Именно историческое время особенно важно для повествования: в становлении героя «Былого и дум» отражается становление эпохи, биографическое время не только противопоставляется историческому, но и выступает как одно из его проявлений.
Образы-доминанты, которые характеризуют в тексте и время биографическое (образ пути), и время историческое (образ моря, стихии), взаимодействуют, их связь порождает движение частных сквозных образов, связанных с развертыванием доминанты: Я не еду из Лондона. Некуда и незачем... Сюда прибило и бросило волнами, так безжалостно ломавшими, крутившими меня и все мне близкое.
Взаимодействие в тексте разных временных планов, соотнесенность в произведении времени биографического и времени исторического, «отражение истории в человеке» — отличительные особенности мемуарно-автобиографической эпопеи А.И. Герцена. Эти принципы временной организации определяют образный строй текста и находят отражение в языке произведения.
Вопросы и задания.
1. Прочитайте рассказ А. П.Чехова «Студент».

__СОБРАННЫЕ ЗАПИСИ__

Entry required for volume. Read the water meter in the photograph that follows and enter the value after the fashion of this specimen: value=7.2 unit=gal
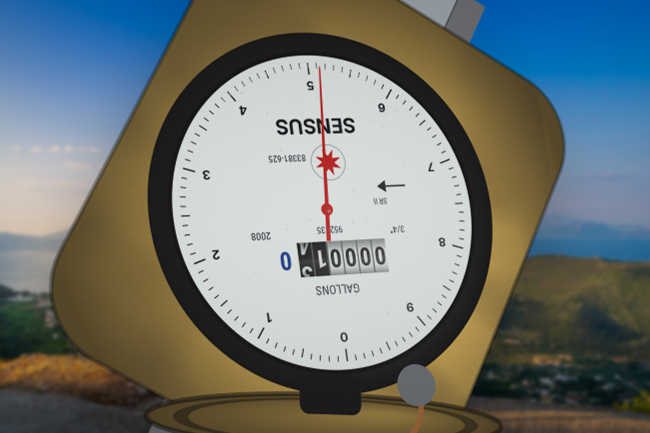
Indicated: value=135.1 unit=gal
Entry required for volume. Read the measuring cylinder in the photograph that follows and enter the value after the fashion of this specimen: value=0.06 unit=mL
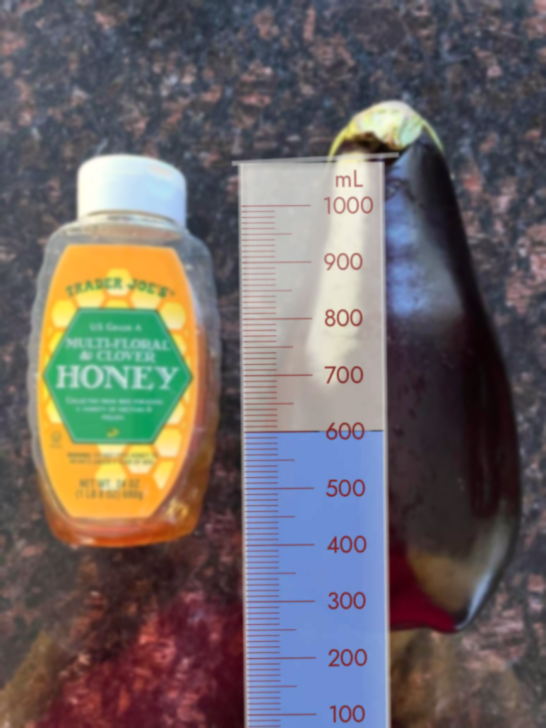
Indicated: value=600 unit=mL
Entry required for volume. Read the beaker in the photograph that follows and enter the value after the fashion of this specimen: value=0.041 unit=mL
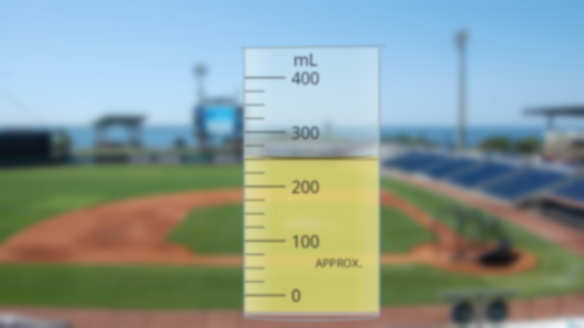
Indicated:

__ЗАДАНИЯ__
1: Воспроизведите дословно фрагмент отрывка о «Былом и думах» между словами «Взаимодействие в тексте» и «Вопросы и задания.», включая их.
2: Ответьте на вопросы по отрывку о «Былом и думах»:
(a) Какой образ характеризует в тексте биографическое время?
(b) Как в отрывке определено по жанру произведение А.И. Герцена?
(c) Какой рассказ предлагается прочитать в первом задании?

__ОТВЕТЫ К ЗАДАНИЯМ__
1:
Взаимодействие в тексте разных временных планов, соотнесенность в произведении времени биографического и времени исторического, «отражение истории в человеке» — отличительные особенности мемуарно-автобиографической эпопеи А.И. Герцена. Эти принципы временной организации определяют образный строй текста и находят отражение в языке произведения.
Вопросы и задания.

2:
(a) Образ пути.
(b) Как мемуарно-автобиографическая эпопея.
(c) Рассказ А. П. Чехова «Студент».